In her neighborhood, she sees more and more vehicles hauling water in pickup trucks and one bringing in a large water tank on a trailer, she said.

β€œTo see an actual water truck similar to see what you see on construction sites, hauling water, it’s eye popping to see so many people hauling water,” she said.

β€œThere’s a very, very long waiting list to get a well dug.”

β€œConsent of the governed”

As for the issue of how many groundwater basins should be covered by new state legislation, Sen.

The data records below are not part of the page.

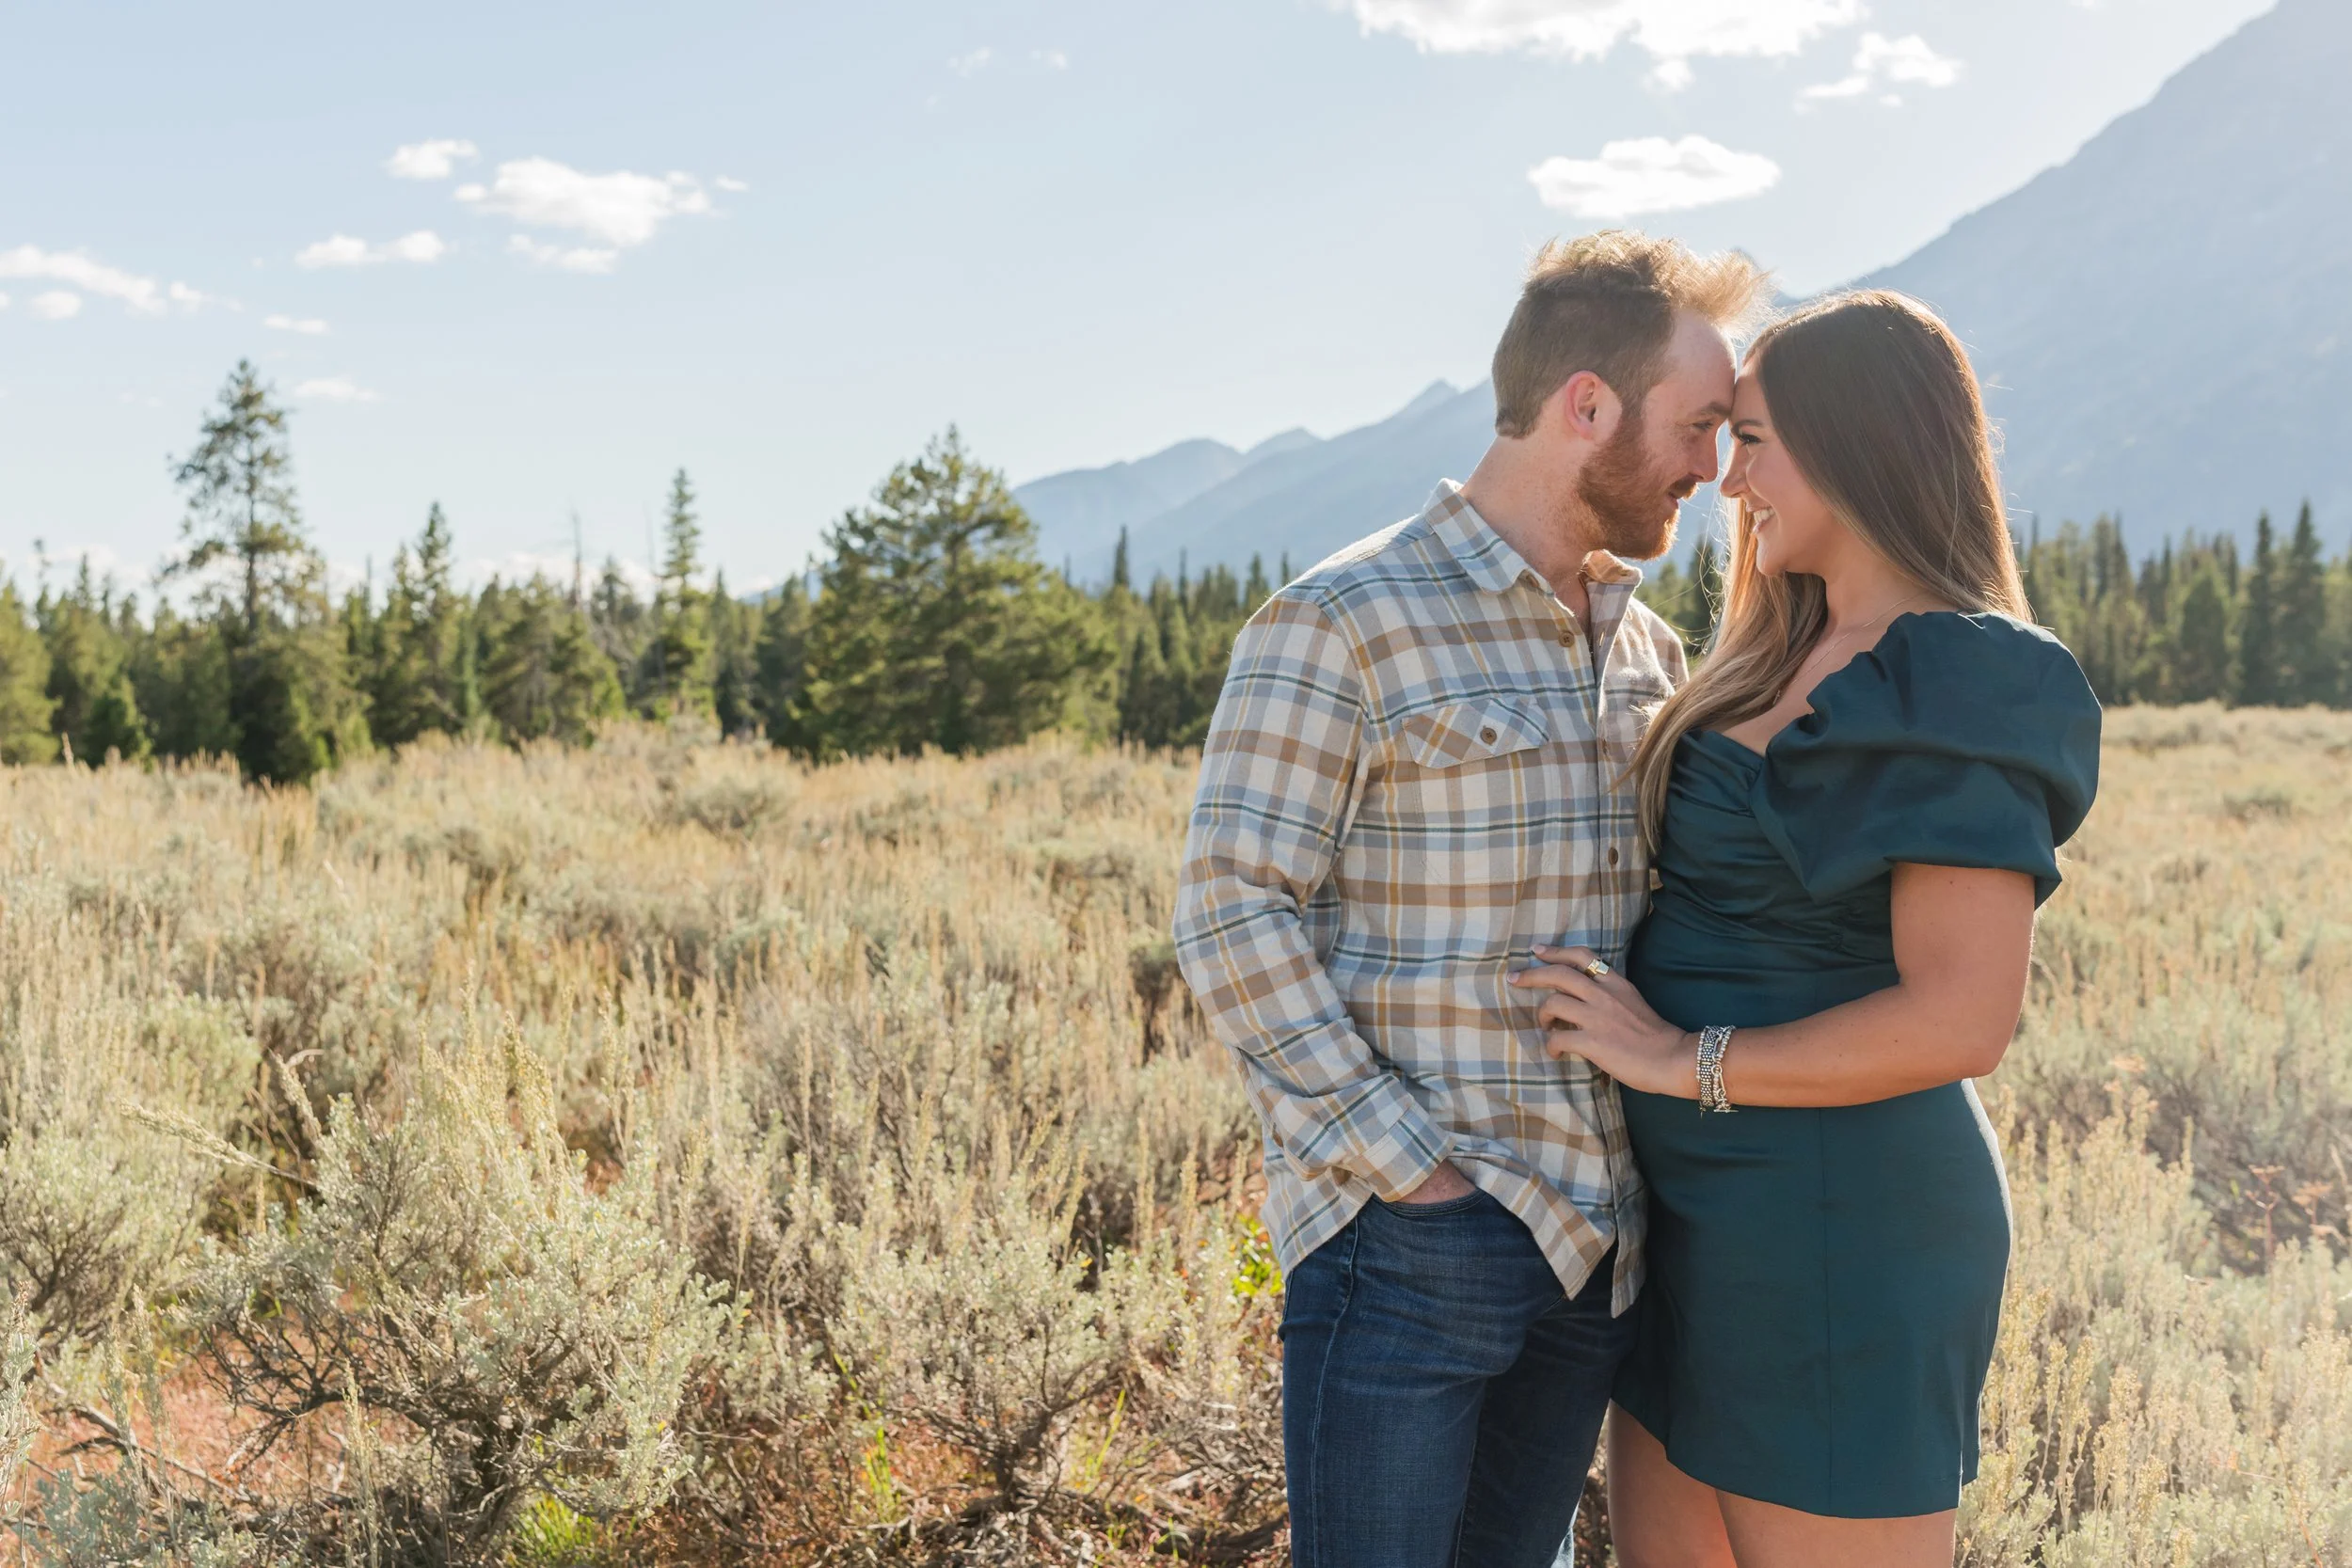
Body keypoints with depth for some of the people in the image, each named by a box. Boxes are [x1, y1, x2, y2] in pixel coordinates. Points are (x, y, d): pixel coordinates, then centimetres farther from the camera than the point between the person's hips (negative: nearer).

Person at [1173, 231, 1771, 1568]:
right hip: (1409, 1243, -7)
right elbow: (1233, 912, -13)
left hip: (1598, 1248, 7)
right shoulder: (1340, 627, -10)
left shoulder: (1648, 651, 13)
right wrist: (1399, 1164, -16)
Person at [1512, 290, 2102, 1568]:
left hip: (1838, 1234, -9)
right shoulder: (1802, 662, 12)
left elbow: (1962, 1018, -23)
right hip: (1708, 1218, 9)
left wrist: (1684, 1060, -18)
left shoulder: (1955, 695, -16)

Kerr noted that the bill Republicans supported included β€œall priority basins” that advocates on both sides of the issue have identified as needing additional groundwater management tools.

β€œThroughout this process, our efforts have been grounded in the principle of β€˜consent of the governed,’” Kerr said.

During the legislative debate over rural groundwater issues, citizens of the three basins now covered by the Republican-backed bill had a chance to make their voices heard at hearings, she said.

Once a bill is enacted covering those basins, β€œa future Legislature can add any additional basins requesting the tool, but local constituents will be afforded the proper opportunity for public comment through the legislative process,” Kerr said.

But on Thursday at the Curry chile farm, Hobbs told reporters that the Republican bill’s limit on the number of basins covered β€œis one of our big problems with it.

β€œUnder my watch, we need more flexibility, and not wait till basins are as troubled as the Willcox basin is today, to have legislative tools in the statute to help them,” the governor said.

β€œIt took from the 1980s to get where we are today (with water regulation). We don’t have time to wait now, and if other basins get into more trouble, we need to take action quickly. We need a tool available.”